In many policy areas, early success stories have built a constituency and a value bias toward further action. For example, Portlanders have made three distinct decisions against freeways. They decided to rip out the six lanes of Harbor Drive in favor of a downtown waterfront park in 1972. They choose to abandon plans for a radial freeway in 1975, rejecting a massive community-killer in favor of maintaining affordable housing. And in the 1990s, they mobilized the weight of public and professional opinion against a beltway through the western suburbs that would have helped electronics industry commuters but blown a gaping wound in the Urban Growth Boundary.

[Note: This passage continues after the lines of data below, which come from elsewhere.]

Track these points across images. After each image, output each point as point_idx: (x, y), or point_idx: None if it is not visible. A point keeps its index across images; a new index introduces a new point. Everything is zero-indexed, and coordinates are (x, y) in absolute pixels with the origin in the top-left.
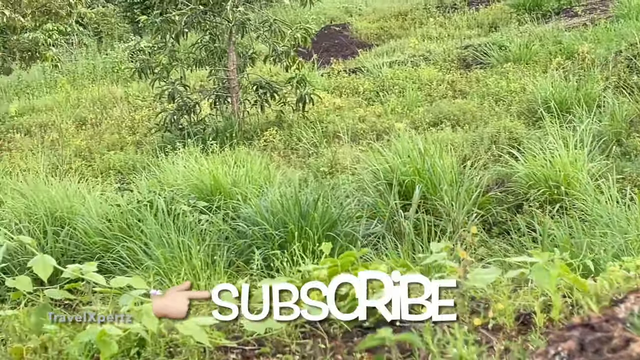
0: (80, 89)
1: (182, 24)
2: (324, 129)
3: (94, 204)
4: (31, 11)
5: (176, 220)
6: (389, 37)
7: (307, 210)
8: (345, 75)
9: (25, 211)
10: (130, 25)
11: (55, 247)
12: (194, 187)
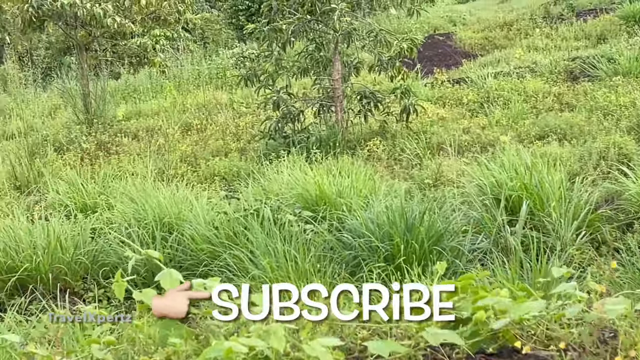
0: (186, 94)
1: (289, 33)
2: (427, 140)
3: (202, 210)
4: (141, 18)
5: (282, 230)
6: (494, 47)
7: (413, 224)
8: (448, 85)
9: (134, 216)
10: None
11: (163, 253)
12: (299, 197)
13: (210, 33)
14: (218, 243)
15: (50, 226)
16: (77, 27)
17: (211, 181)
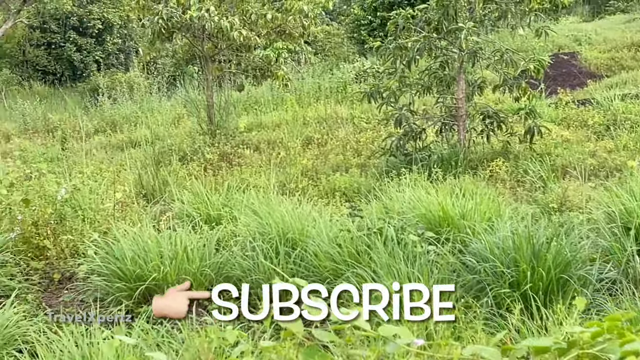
0: (306, 107)
1: (414, 51)
2: (551, 163)
3: (325, 227)
4: (266, 31)
5: (405, 250)
6: (621, 68)
7: (540, 250)
8: (573, 106)
9: (259, 230)
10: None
11: (286, 268)
12: (422, 217)
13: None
14: (341, 261)
15: (177, 236)
16: (204, 39)
17: (332, 196)
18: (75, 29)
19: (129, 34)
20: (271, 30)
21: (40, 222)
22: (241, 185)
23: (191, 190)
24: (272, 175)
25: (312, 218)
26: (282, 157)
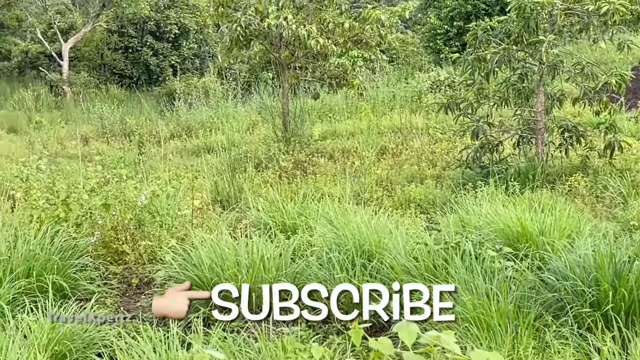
0: (380, 115)
1: (493, 63)
2: (632, 178)
3: (401, 239)
4: (343, 40)
5: (482, 265)
6: None
7: (622, 269)
8: None
9: (335, 240)
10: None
11: (362, 280)
12: (500, 232)
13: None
14: (418, 275)
15: (254, 245)
16: (281, 47)
17: (406, 207)
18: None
19: (205, 39)
20: (348, 39)
21: (120, 227)
22: (316, 194)
23: (266, 198)
24: (348, 185)
25: (389, 230)
26: (357, 167)
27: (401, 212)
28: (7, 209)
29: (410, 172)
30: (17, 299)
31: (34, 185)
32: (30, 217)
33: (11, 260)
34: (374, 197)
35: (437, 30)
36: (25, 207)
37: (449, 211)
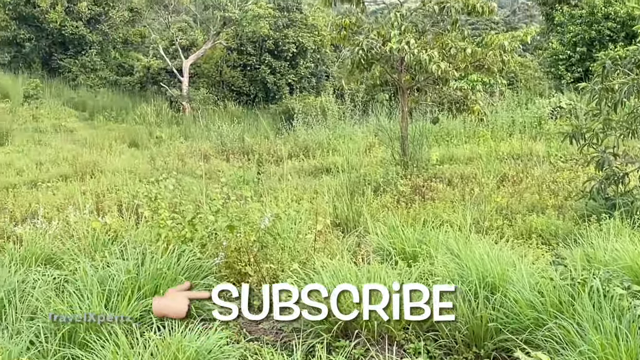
0: (499, 141)
1: (622, 94)
2: None
3: (525, 272)
4: (465, 65)
5: (610, 303)
6: None
7: None
8: None
9: (458, 271)
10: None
11: (485, 313)
12: (628, 269)
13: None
14: (543, 310)
15: (374, 271)
16: (402, 70)
17: (527, 237)
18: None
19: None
20: (470, 64)
21: (243, 248)
22: (435, 221)
23: (385, 223)
24: (468, 212)
25: (512, 262)
26: (477, 194)
27: (522, 242)
28: (132, 225)
29: (531, 201)
30: (144, 316)
31: (162, 205)
32: (157, 236)
33: (139, 278)
34: (494, 226)
35: (559, 55)
36: (152, 226)
37: (572, 244)
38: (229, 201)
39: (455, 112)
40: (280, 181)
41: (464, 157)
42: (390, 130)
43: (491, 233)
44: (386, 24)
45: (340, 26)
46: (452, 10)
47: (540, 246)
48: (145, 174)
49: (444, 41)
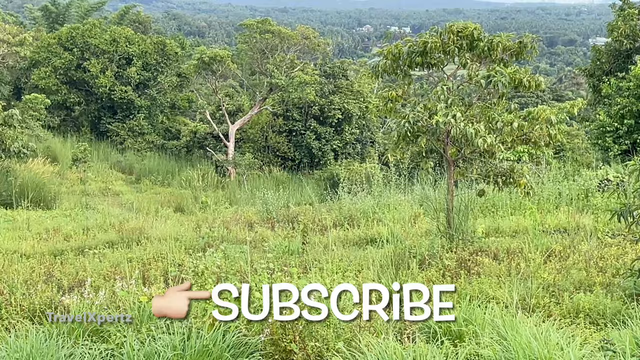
0: (545, 213)
1: None
2: None
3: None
4: (511, 139)
5: None
6: None
7: None
8: None
9: (505, 354)
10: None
11: None
12: None
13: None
14: None
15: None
16: (448, 143)
17: (574, 316)
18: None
19: (367, 124)
20: (516, 137)
21: (288, 325)
22: (480, 296)
23: None
24: (515, 289)
25: (560, 346)
26: (523, 269)
27: (569, 322)
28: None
29: (578, 278)
30: None
31: (209, 280)
32: (203, 311)
33: (185, 354)
34: (541, 304)
35: (606, 127)
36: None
37: (620, 325)
38: (274, 274)
39: (502, 184)
40: (325, 251)
41: (510, 230)
42: (436, 200)
43: (538, 311)
44: (433, 97)
45: (387, 99)
46: (499, 85)
47: (588, 326)
48: (191, 242)
49: (491, 114)
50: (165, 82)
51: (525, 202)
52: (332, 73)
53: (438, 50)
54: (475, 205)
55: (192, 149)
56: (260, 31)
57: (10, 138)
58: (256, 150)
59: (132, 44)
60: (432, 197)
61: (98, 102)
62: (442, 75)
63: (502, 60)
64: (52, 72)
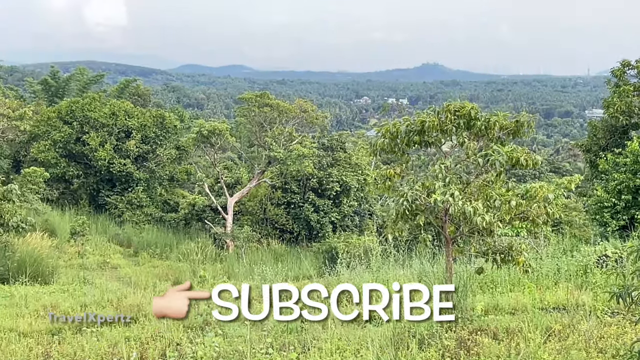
0: (544, 290)
1: None
2: None
3: None
4: (510, 217)
5: None
6: None
7: None
8: None
9: None
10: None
11: None
12: None
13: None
14: None
15: None
16: (446, 221)
17: None
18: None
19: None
20: (514, 215)
21: None
22: None
23: None
24: None
25: None
26: (523, 350)
27: None
28: None
29: (578, 359)
30: None
31: None
32: None
33: None
34: None
35: (603, 203)
36: None
37: None
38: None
39: (500, 262)
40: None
41: (509, 307)
42: (434, 275)
43: None
44: (430, 175)
45: (385, 177)
46: (496, 163)
47: None
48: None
49: (489, 192)
50: (164, 154)
51: (524, 278)
52: (330, 146)
53: (435, 129)
54: (475, 281)
55: (191, 221)
56: (258, 104)
57: (9, 212)
58: (254, 223)
59: (131, 117)
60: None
61: (97, 175)
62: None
63: (499, 139)
64: (51, 146)
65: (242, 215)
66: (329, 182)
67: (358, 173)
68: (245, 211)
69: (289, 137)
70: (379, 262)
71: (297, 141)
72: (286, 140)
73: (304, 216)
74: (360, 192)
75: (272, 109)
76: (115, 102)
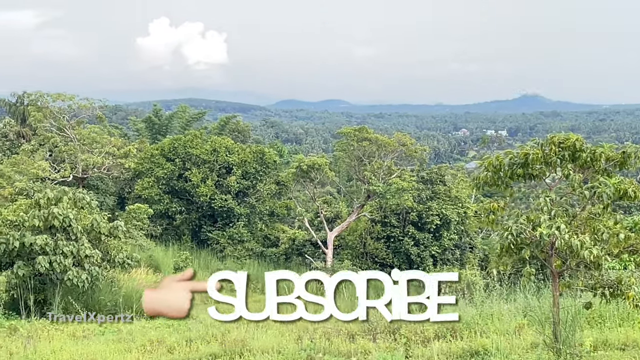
0: None
1: None
2: None
3: None
4: (618, 250)
5: None
6: None
7: None
8: None
9: None
10: None
11: None
12: None
13: None
14: None
15: None
16: (552, 255)
17: None
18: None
19: (466, 230)
20: (623, 248)
21: None
22: None
23: None
24: None
25: None
26: None
27: None
28: None
29: None
30: None
31: None
32: None
33: None
34: None
35: None
36: None
37: None
38: None
39: (609, 296)
40: None
41: (618, 342)
42: (540, 310)
43: None
44: (535, 208)
45: (489, 210)
46: (604, 196)
47: None
48: (293, 355)
49: (596, 225)
50: (264, 190)
51: (635, 313)
52: (429, 179)
53: (539, 162)
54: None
55: (291, 256)
56: (357, 139)
57: (116, 249)
58: (354, 257)
59: (231, 154)
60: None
61: (199, 210)
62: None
63: (606, 171)
64: (154, 182)
65: (342, 249)
66: (428, 215)
67: (458, 206)
68: (345, 245)
69: (388, 171)
70: (482, 296)
71: (396, 175)
72: (385, 174)
73: (404, 250)
74: (460, 225)
75: (371, 143)
76: (216, 139)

The list of consensus issues can be extended: Neighborhoods are good–although there are plenty of conflicting ideas about what a good neighborhood looks like. Green is good–both the metaphorical green of sustainable development practices and the literal green of open space and trees

Steve Johnson’s book takes us into the middle of this intersection of values and institutions. Drawing on more than three decades of experience as a Portland community activist and developing a massive data base about the growth and transformation of civic institutions, he traces the community roots and foundations for Portland’s emergence as a widely admired city. He demonstrates that the Portland’s political culture has been open to new ideas and issues, incorporating the energy of activists into both new and existing institutions. The result has been a metropolitan region where the enthusiasm of the 1960s and 1970s has been maintained and adapted to the needs of the 1980s and 1990s–and, we hope, to the new century.

Chapter One

Introduction

Portland is known as one of the greenest cities in America, a reference to its commitment to greenspaces, sustainability policies and programs, and smart growth planning regime. Portland has been named the best bicycling city in America, best walking city, and the city with the best sustainable policies and programs. There are more than 20,000 artists in the Portland area, 8th highest per capita in American. It is considered one of the top three places for impendent film makers. There are more Peace Corps alumni than any other city in America. The Center for Business Women's Research determined Portland to have the most women owned businesses in an American city.